### ABOUT THIS TASK
Give the whole listing below once more, exactly, without pictures.
MATERIAL FOR THIS TASK section start
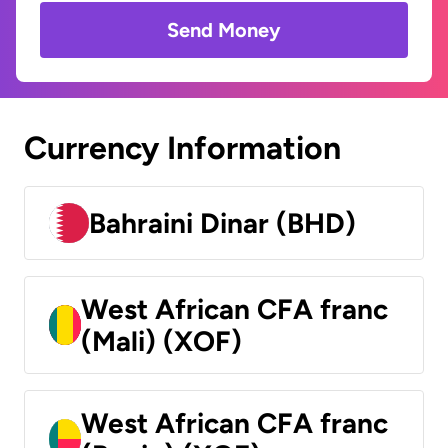
Send Money
Currency Information
Bahraini Dinar (BHD)
West African CFA franc
(Mali) (XOF)
West African CFA franc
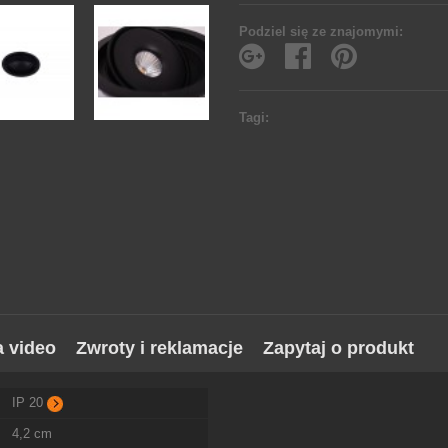
Podziel się ze znajomymi:
Tagi:
a video
Zwroty i reklamacje
Zapytaj o produkt
IP 20
4,2 cm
MATERIAL FOR THIS TASK section end
### OUTPUT OF THE TASK
Send Money
Currency Information
Bahraini Dinar (BHD)
West African CFA franc
(Mali) (XOF)
West African CFA franc
Podziel się ze znajomymi:
Tagi:
a video
Zwroty i reklamacje
Zapytaj o produkt
IP 20
4,2 cm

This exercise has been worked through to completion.